I then turned to Kathleen and said, “I don’t want to put the tent back up on the ridge. I’m worried about it holding up against this wind. We should put the tent on the beach, where we have a little more protection.”
“But it’s wet on the beach.”
“It’s a little bit drier over there, right up against the bank.”
But we didn’t get the tent set up before being absolutely drenched by a sudden downpour. This was bad. We crawled into the tent just before lightning cracked menacingly close above our heads. We both jumped, as best one can jump from a sitting position. Kathleen began to cry softly.
Lightning and thunder rolled across the Barren Grounds for the next few hours. At 5:30 p.m. we heard the float plane returning. It buzzed the tent low overhead and flew away to the west, likely returning to Yellowknife. Water started flowing through the front vestibule, and under the front portions of the tent floor. “I’m sorry Kathleen. We should have camped up on the tundra as you suggested. But I didn’t like the wind up there.”
We needed some good news, so we called Donna, in Preeceville, at 6:45 p.m. “How is Shadow doing?”
“He’s doing great. He’s relaxing on the living room couch right now.”
That news about Shadow cheered us up quite a bit.
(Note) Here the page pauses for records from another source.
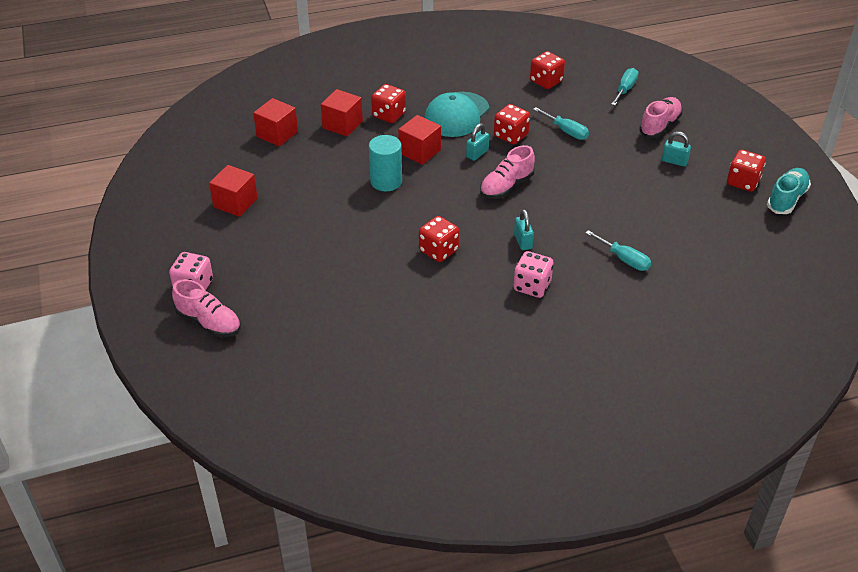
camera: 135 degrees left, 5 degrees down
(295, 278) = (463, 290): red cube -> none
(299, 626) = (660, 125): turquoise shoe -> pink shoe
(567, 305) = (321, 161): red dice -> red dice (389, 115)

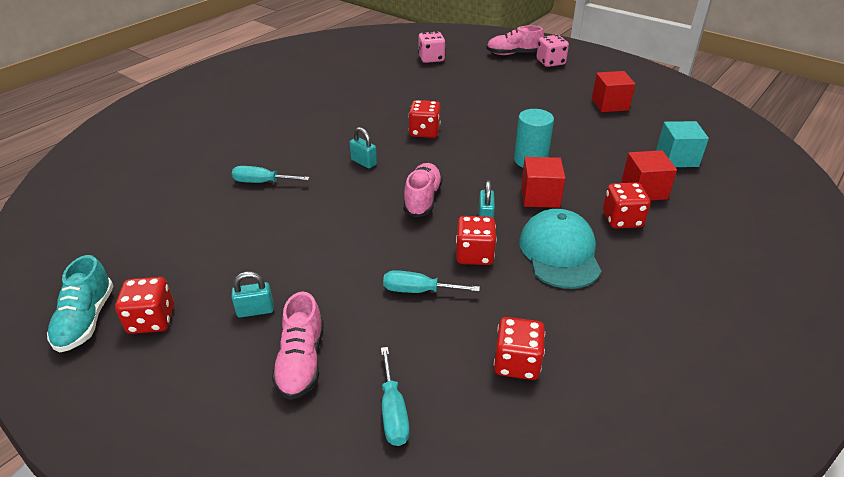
camera: 145 degrees right, 5 degrees down
(277, 134) = (677, 158): red cube -> turquoise cube
(532, 286) = (329, 137): pink dice -> pink dice (431, 58)

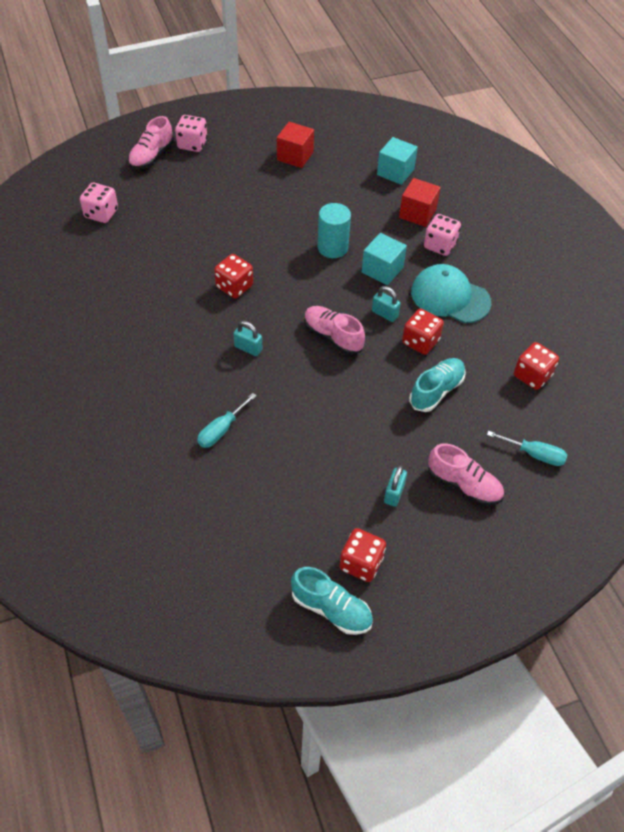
camera: 60 degrees left, 15 degrees up
(364, 162) = (248, 348): turquoise padlock -> turquoise padlock turned 45 degrees clockwise
(418, 290) = (436, 391): turquoise screwdriver -> turquoise shoe
(540, 196) = (382, 270): red cube -> turquoise cube
(622, 219) = (440, 245): red dice -> pink dice

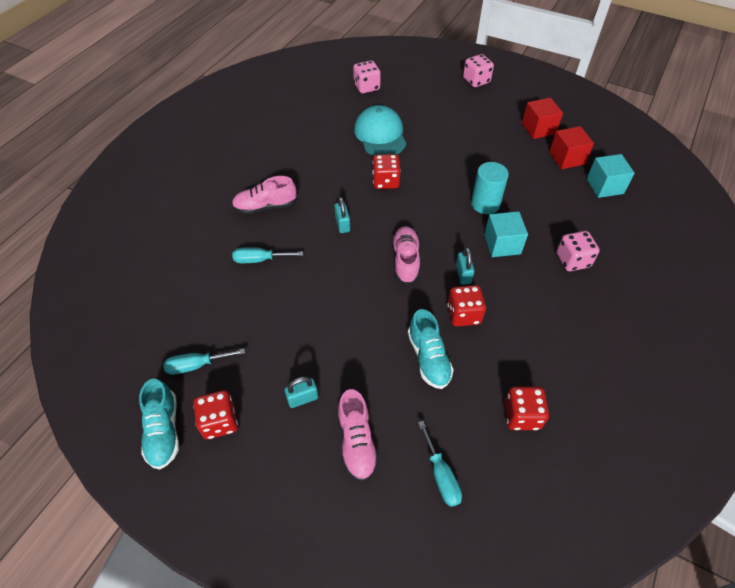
camera: 50 degrees right, 0 degrees up
(151, 156) = (440, 73): pink shoe -> pink shoe (265, 206)
(288, 546) = (196, 365): none -> turquoise screwdriver
(417, 213) = (584, 226): red cube -> red cube (567, 158)
(436, 391) = (428, 358): turquoise shoe -> turquoise shoe turned 75 degrees clockwise
(450, 297) = (530, 302): turquoise cap -> turquoise cap (380, 135)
I studied my mangled topographic map, and concluded that the island we should paddle to for Friday’s pickup was shaped like an open wishbone. I called Stephen at 6:55, who confirmed that we should head for the “wishbone” island. Rain continued to batter our beach.
At 8:10, Kathleen poured the last of our brandy. Unrelenting rain still pounded our beleaguered position.
At 10:20, Kathleen began patting the tent floor. “Michael, it’s like we’re on a water bed. Look. There’s water all under the tent!” We jumped out to see that a river was literally flowing under our tent. Must be from all the water coming off the tundra ridge. We quickly unpegged the tent, and dragged it, with all its contents, back up onto the tundra ridge. It was reassuring to know that the tent didn’t leak. I was still concerned, though, about how it would fare against constant, strong winds. The downpour continued unabated throughout the night. I envied those warm, dry, snug people at the Chateau Nova Hotel in Yellowknife.
The Float Plane Appeared At 2:00 p.m.
The Float Plane Flew Away At 2:20 p.m.